§ **YOUR OBJECTIVE**
From the satellite receiver excerpt, list each component that FIG. 2 shows within receiver 14, including the parts of the character generation device. Give each with its reference numeral.

§ **SOURCE EXTRACT**
_____

FIG. 1 illustrates a satellite receiver system 10 employing an embodiment
of the present invention. Satellite receiver system 10 includes an antenna
12 coupled to a receiver 14. Antenna 12 is to be aligned so as to receive
a signal broadcast by a satellite. Signals received by antenna 12 are
amplified and downconverted prior to transmission to receiver 14. Such
signals generally include audio and/or video information which is decoded
by receiver 14. The decoded audio and/or video information is then
presented by the receiver 14 to the television (TV) 16 for display. The
video information may contain broadcasts of programming as well as
instructions to display textual messages or images, on the TV 16. These
messages may form an electronic program guide of program descriptions or
some other information to the user. The TV 16 is a cathode ray tube (CRT)
but those skilled in the art understand it can also be a liquid crystal
display.
In the embodiment illustrated in FIG. 2, receiver 14 includes a character
generation device 20 and a receiver subsystem 28. As shown, the character
generation device 20 includes a memory device 22, a central processing
unit (CPU) 24, and a color generator 26. It is readily apparent that the
embodiment shown is functional in nature and representative
implementations can use common or representative circuitry to implement
the functionality described. Furthermore, the circuitry can be realized by
a variety of components including CPUs as well as combintorial and other
logic circuits. The receiver subsystem 28 decodes video instructions
received through satellite signals and transmits them to the CPU 24 to
display text and other images on the TV 16. The memory 22 is configured to
store instructions executed by the CPU 24 to perform functions, such as
those described herein, and source pixel representations of images and
fonts. Although the system described uses a processor and memory, those
skilled in the art understand that the present invention may be
implemented using hardware exclusively or a mixture of software and
hardware. In alternative embodiments, the CPU may be implemented using
control logic or circuitry, an embedded controller or other logic devices
that can implement a state machine. In the preferred embodiment, the
memory 22 is read only memory (ROM). However, those skilled in the art
understand that random access memory (e.g., static RAM, dynamic RAM), or a
mixture of ROM and RAM can also be used for the memory 22. The color
generator 26 can be implemented using programmable logic, RAM or ROM. In
the preferred embodiment, the color generator is a color look-up table 26
implemented as RAM. The CPU 24 inputs the pixel values into the color
look-up table 26. In response to the pixel values input, the color look-up
table 26 generates color codes for the regions of a source pixel
representation.

_____

[Bounding boxes with keypoints]
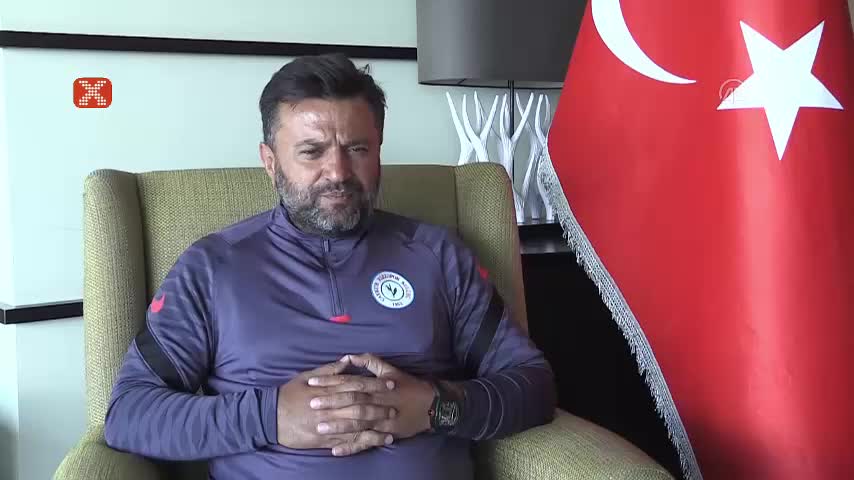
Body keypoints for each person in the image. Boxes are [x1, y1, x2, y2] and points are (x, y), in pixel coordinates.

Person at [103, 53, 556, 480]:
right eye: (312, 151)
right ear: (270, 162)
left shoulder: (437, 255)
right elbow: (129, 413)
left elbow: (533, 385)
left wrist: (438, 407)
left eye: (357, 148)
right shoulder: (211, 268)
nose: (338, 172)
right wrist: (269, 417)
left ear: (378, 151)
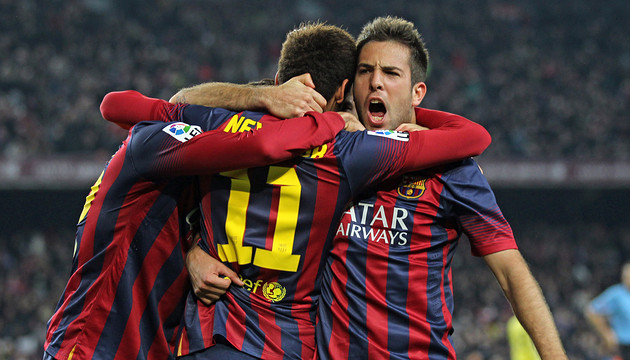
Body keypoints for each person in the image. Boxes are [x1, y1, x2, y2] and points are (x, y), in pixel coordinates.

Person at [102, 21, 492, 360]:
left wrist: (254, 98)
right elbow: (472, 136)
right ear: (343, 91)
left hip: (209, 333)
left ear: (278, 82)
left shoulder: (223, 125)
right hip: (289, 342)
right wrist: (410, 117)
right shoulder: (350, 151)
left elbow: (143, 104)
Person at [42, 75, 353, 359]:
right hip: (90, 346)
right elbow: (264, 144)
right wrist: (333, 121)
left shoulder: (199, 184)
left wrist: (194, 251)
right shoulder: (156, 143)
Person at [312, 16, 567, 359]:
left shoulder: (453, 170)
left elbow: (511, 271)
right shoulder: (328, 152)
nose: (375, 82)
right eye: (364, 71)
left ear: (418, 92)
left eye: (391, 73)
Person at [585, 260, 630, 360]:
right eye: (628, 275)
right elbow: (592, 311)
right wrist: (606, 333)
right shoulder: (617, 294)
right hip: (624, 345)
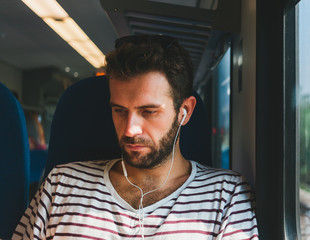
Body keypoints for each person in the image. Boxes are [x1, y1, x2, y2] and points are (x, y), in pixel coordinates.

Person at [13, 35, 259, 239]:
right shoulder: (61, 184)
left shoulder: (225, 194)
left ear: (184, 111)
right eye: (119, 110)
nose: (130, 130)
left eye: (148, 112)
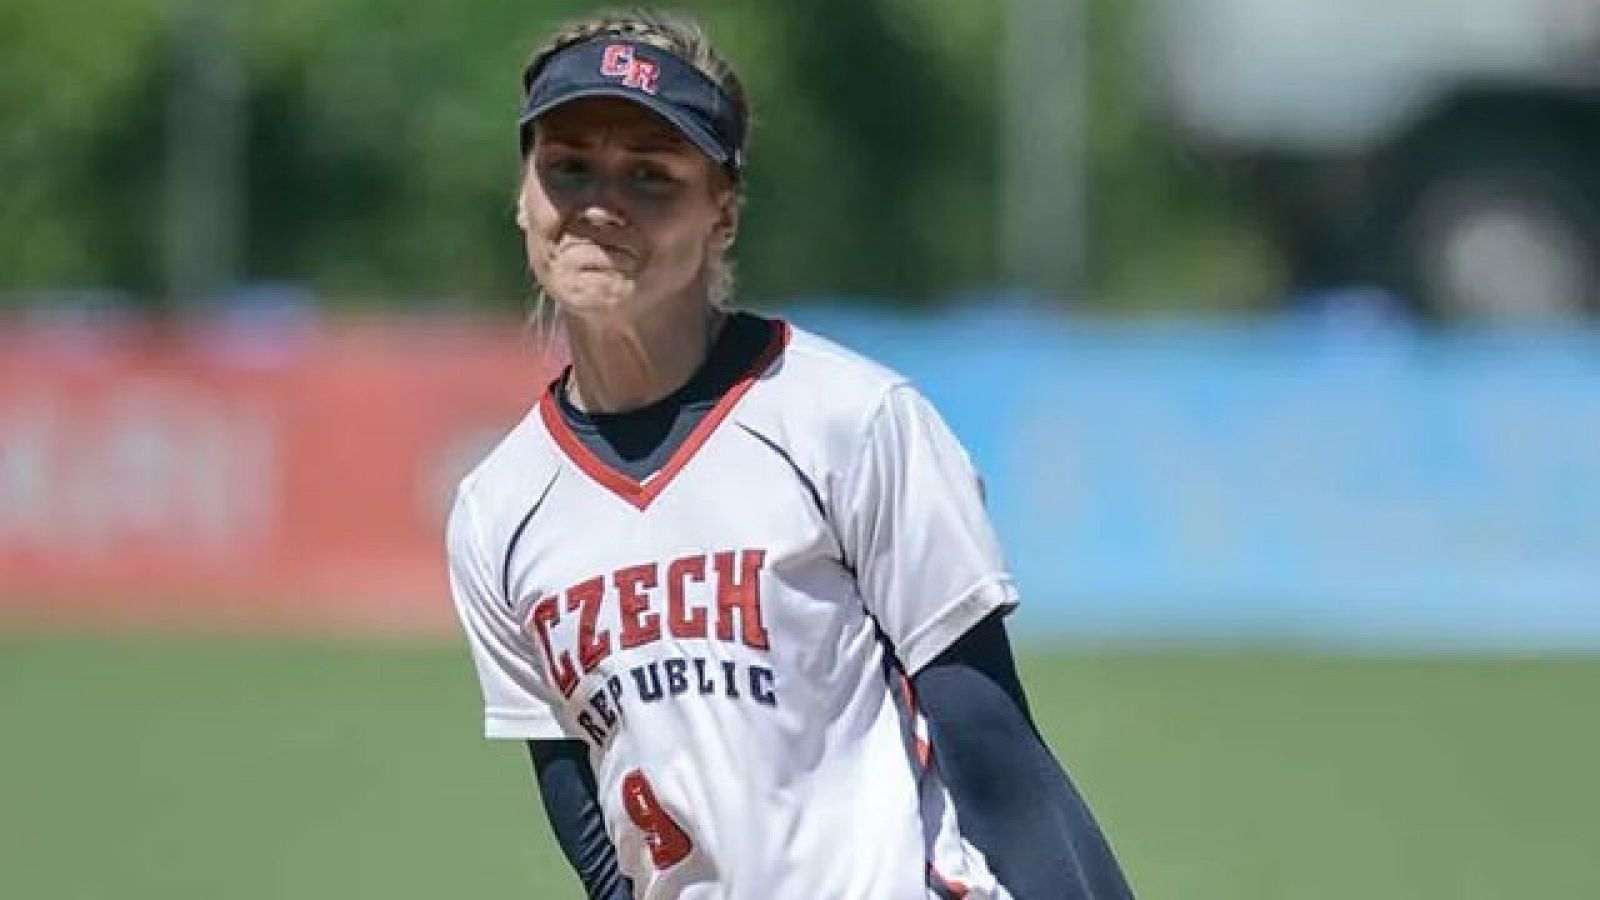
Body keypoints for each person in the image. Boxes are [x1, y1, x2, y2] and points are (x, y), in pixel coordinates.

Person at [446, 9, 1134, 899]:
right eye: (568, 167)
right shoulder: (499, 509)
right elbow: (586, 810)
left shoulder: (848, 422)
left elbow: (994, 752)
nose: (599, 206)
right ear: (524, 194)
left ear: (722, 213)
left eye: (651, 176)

_____

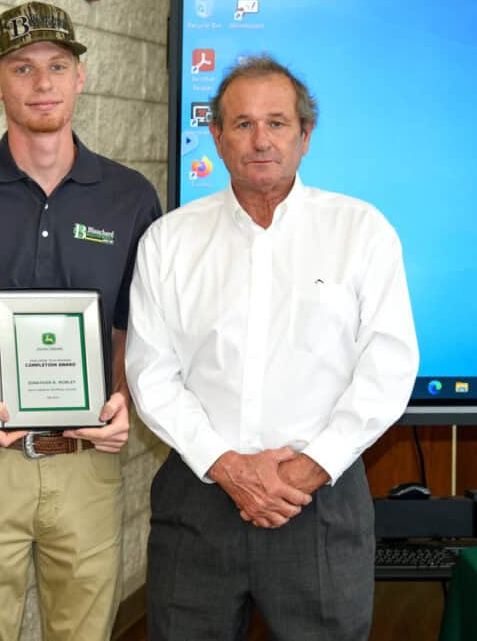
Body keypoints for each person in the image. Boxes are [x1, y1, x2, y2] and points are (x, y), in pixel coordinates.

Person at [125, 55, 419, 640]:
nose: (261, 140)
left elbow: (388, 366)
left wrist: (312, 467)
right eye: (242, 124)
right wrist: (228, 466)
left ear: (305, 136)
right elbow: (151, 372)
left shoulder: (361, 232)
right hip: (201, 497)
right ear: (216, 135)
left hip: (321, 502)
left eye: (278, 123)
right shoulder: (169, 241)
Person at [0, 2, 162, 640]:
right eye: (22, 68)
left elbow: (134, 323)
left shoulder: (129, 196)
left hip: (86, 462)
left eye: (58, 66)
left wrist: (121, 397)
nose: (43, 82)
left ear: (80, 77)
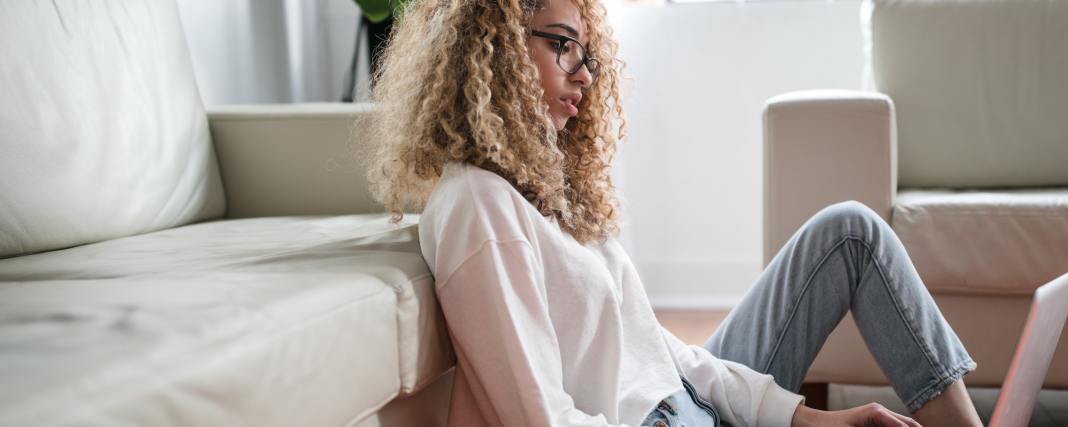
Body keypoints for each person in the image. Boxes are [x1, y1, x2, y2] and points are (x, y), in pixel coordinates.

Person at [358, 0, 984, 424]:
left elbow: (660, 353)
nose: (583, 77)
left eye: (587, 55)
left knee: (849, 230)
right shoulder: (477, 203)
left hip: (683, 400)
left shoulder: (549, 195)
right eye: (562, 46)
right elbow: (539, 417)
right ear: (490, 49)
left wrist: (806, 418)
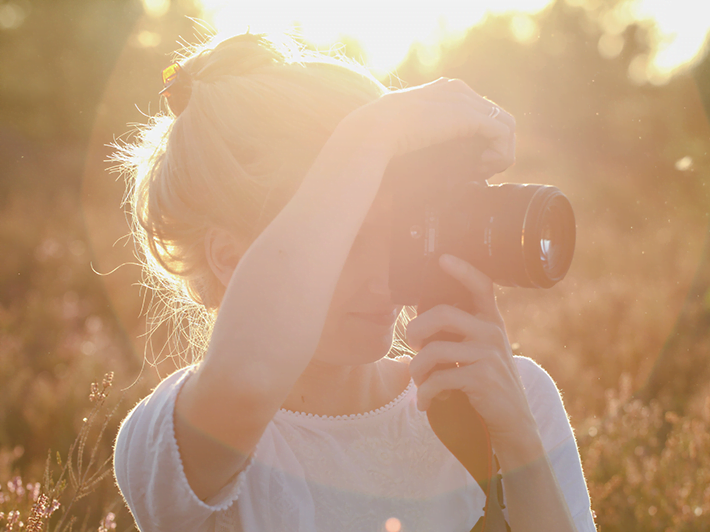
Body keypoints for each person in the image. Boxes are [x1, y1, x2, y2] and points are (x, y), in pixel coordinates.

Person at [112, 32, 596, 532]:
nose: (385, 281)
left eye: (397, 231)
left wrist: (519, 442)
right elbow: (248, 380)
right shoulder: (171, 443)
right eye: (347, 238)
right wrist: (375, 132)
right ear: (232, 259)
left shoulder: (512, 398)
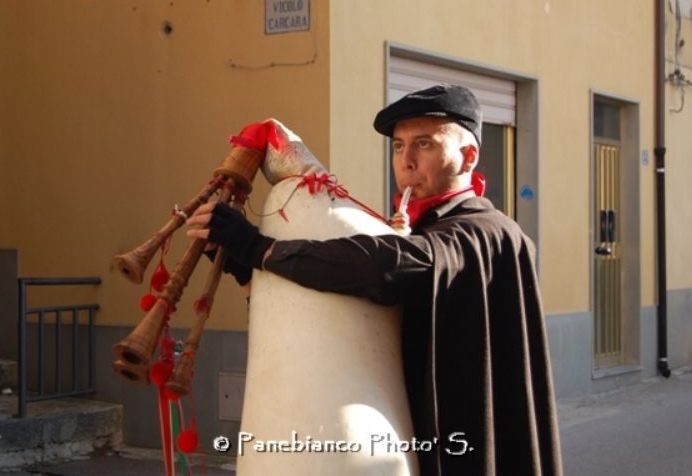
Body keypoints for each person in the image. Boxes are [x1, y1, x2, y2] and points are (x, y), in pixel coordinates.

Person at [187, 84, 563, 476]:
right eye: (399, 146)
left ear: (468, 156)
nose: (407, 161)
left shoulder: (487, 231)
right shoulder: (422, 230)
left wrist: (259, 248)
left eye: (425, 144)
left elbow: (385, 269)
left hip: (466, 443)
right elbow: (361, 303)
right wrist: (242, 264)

_____

§ **REPLY TO THE EXERCISE**
- Character generation device 20
- Memory device 22
- Central processing unit (CPU) 24
- Color generator 26
- Receiver subsystem 28